In the tasting room, sample a flight of wines with lunch or a snack. There’s memorabilia from Sideways and movie stills and behind-the-scenes photos on the walls, including stars Oh and Madsen stomping grapes.
The five-wine reserve tasting ($20) includes Highliner Pinot Noir 2015. Or book a private winemaker tasting with Hartley or Ostini for $60 per person. With a storyteller like Hartley across the table, I’d say that’s a steal.
Fifteen years after Sideways premiered, pinot noir remains popular.

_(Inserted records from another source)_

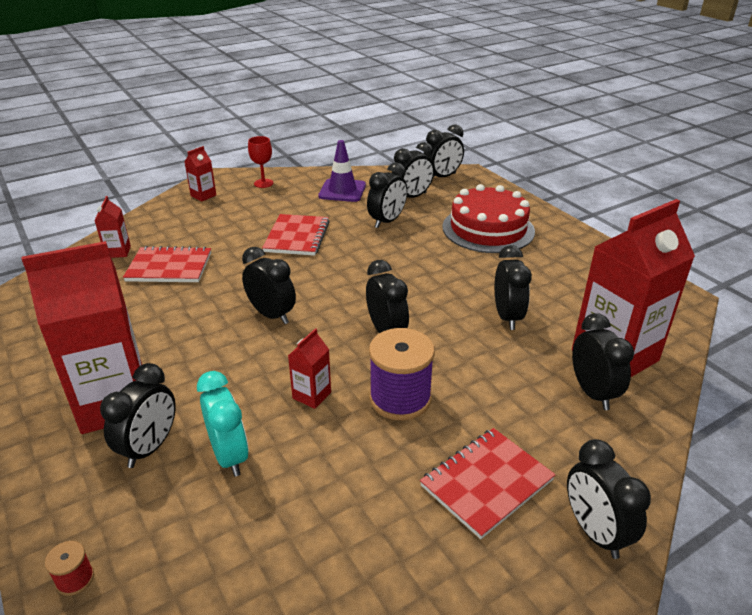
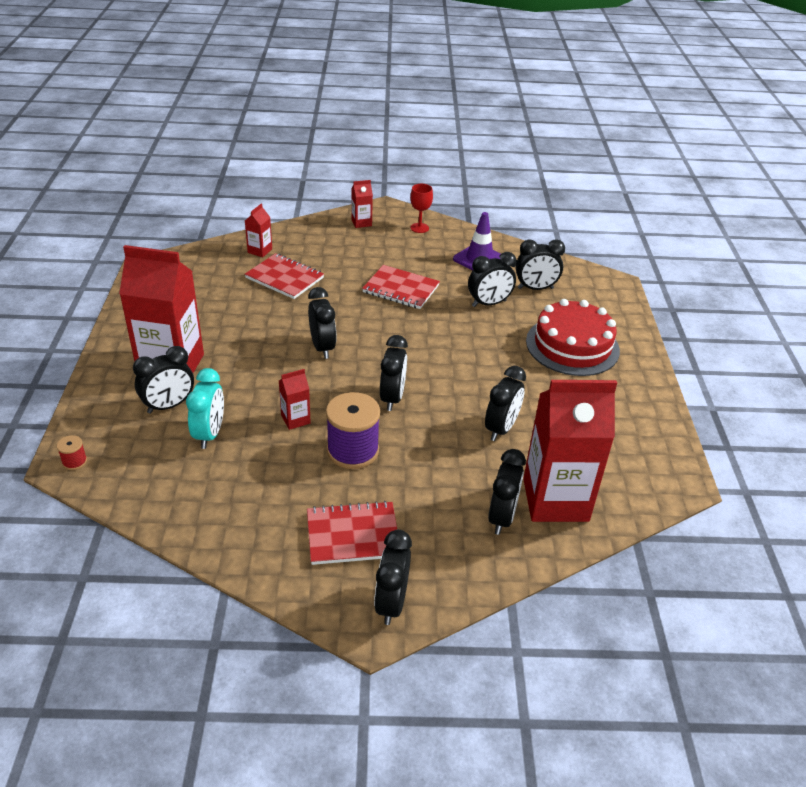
camera: 30 degrees right, 5 degrees up
(297, 237) = (401, 289): red notebook -> red notebook turned 75 degrees clockwise
(442, 177) = (585, 278): black clock -> none

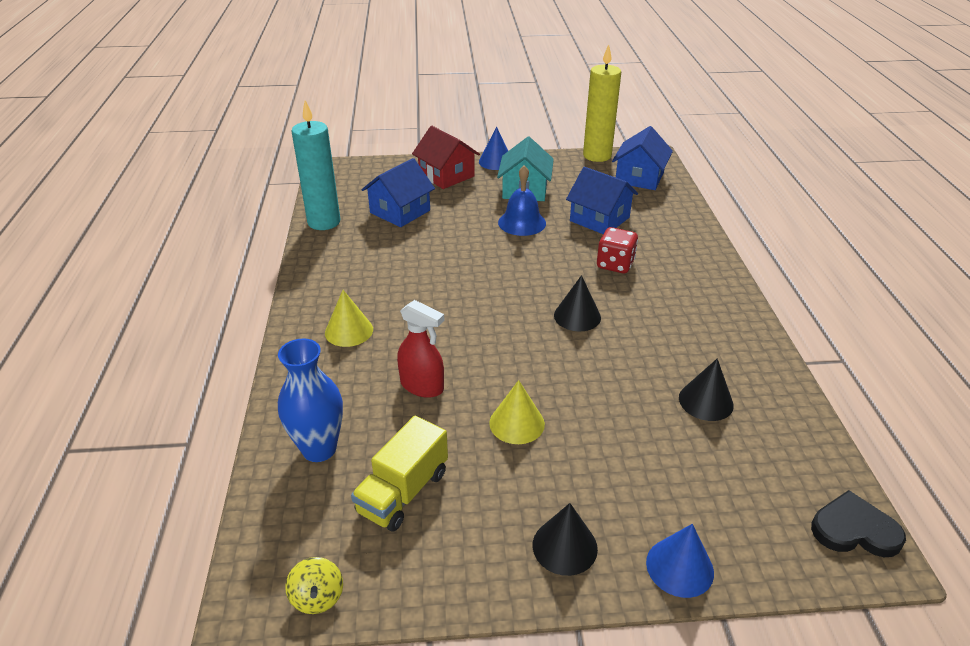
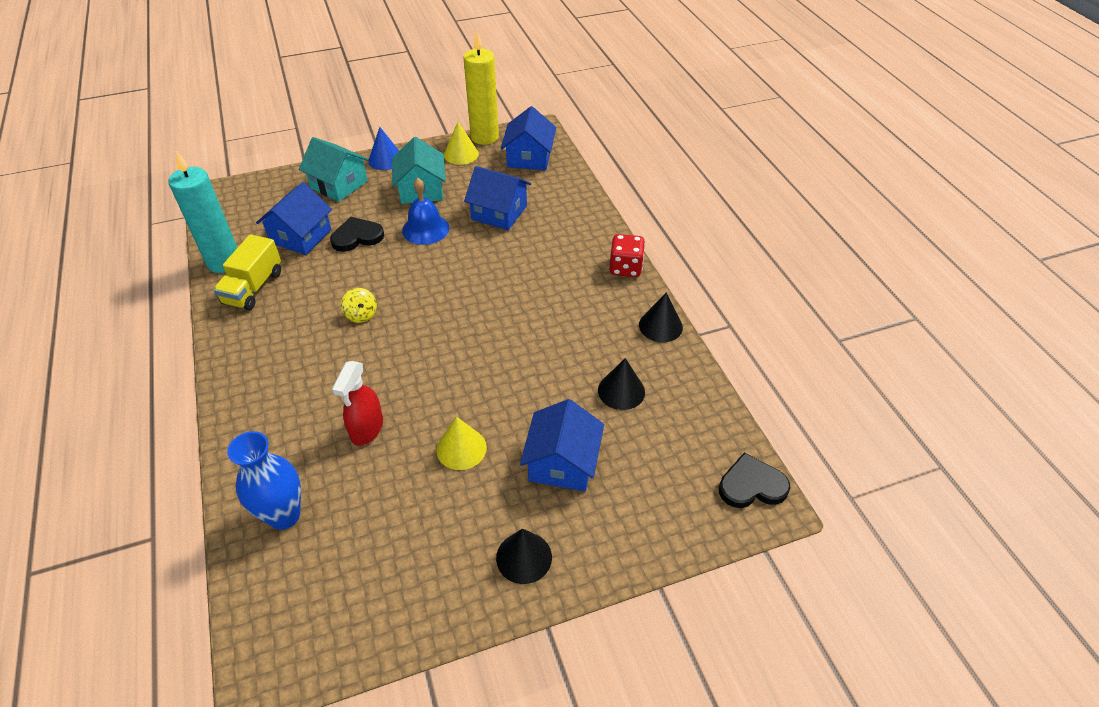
camera: 15 degrees left, 10 degrees up
(317, 597) = (319, 658): yellow spinning top -> yellow spinning top (361, 315)
(349, 331) = (281, 384): yellow cone -> yellow cone (461, 154)
(403, 492) = (373, 540): yellow truck -> yellow truck (253, 287)
(422, 386) = (367, 429): red spray bottle -> red spray bottle turned 90 degrees clockwise
(446, 175) = (339, 184): red house -> turquoise house
(453, 219) = (357, 237): none -> black heart
(577, 316) = (496, 325): black cone -> black cone (660, 326)
(615, 264) = (521, 262): red dice -> red dice (625, 268)
(626, 459) = (562, 463): none -> blue house
(679, 567) = (620, 552): blue cone -> none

Same for the movie, which brings tourists to the Santa Ynez Valley to explore and enjoy some of the less-dramatic Sideways experiences.
Buellton’s Sideways Fest runs from October 18 to 20, part of Taste of the Santa Ynez Valley weekend. There’s a Sideways movie location tour, wine tastings, movie screening, and panel discussion with the film’s producer, Michael London, and “surprise guests.”

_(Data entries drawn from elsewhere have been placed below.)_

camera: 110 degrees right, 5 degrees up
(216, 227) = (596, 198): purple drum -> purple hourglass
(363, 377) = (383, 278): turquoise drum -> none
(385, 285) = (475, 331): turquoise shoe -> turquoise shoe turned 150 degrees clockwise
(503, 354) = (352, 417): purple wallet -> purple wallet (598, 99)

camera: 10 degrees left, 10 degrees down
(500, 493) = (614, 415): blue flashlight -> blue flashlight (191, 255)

The inaugural Sideways Wine Fest is October 20 in Buellton, with more than 40 Santa Rita Hills and Santa Barbara County wineries pouring samples.
Kathy Vreeland, executive director of Discover Buellton, says the movie has been as good for tourism as it was for pinot noir.
“There definitely was a Sideways effect,” she says. There were about 60 wineries in the Santa Ynez Valley in 1992. Today there are more than 140.
Vreeland says despite the growth, the region still retains the feel of farmgate wineries and small producers.
In other words, this isn’t Napa.
“They’re small scale. You see the owner or winemaker and they love to talk and share their stories,” she says.
Several local tour companies offer guided tours of Sideways locations and tasting rooms. If you prefer to do your own thing, download a self-guided tour map. The Visit Santa Barbara website also has a suggested itinerary, including a stop at OstrichLand between Buellton and Solvang, where Jack hotfoots it from menacing flightless birds in the movie.
There are also wine tour operators that include the Santa Ynez Valley, like Santa Barbara Wine County Tours.
You can even stay in 232, the same room where Miles and Jack bedded down. The former Days Inn in Buellton still has the windmill out front, but it’s undergone a renovation to become a “luxury boutique hotel” called the Sideways Inn and Lounge. Although it doesn’t look anything like the plebeian stay from the movie, room 232 is the hotel’s most-requested accommodation.
The Hitching Post II’s homey, no-frills dining room will give you a hit of Sideways nostalgia and wood-grilled Santa Maria-style barbecue. Sideways fans know it as the place where Miles’ love interest, Maya, worked. The bar was the setting for scenes that included several glasses (and a bottle) of Highliner.
It was also a hangout for novelist Rex Pickett as he was writing Sideways.
Over our glass of Highliner, Hartley referenced his favorite scene. It’s one set to quiet music where Miles responds to Maya’s question about why he loves pinot noir by uncharacteristically sharing as much about himself as the wine.
Hartley has the speech memorized. When he finishes, his voice is husky.
“That scene, when I first saw it, I had tears in my eyes and you can hear my voice starting to crack,” he says. “It continues to be the most memorable, as well as the most moving part of the movie.”
What about Giamatti? Did he feel that same passion for pinot in real life?
“Paul Giamatti doesn’t drink wine. He’s a scotch guy.”
This story originally appeared on Vacay Network.
When you go
Restaurants: Hitching Post II Restaurant and the Hitching Post Wines tasting room are located at 406 East Highway 246, Buellton, California (see map below)
Where to Stay: Room rates at the Sideways Inn and Lounge (114 East Highway 246, Buellton) for a fall weekend night are usually around $99. Phone: 1-805-668-8448.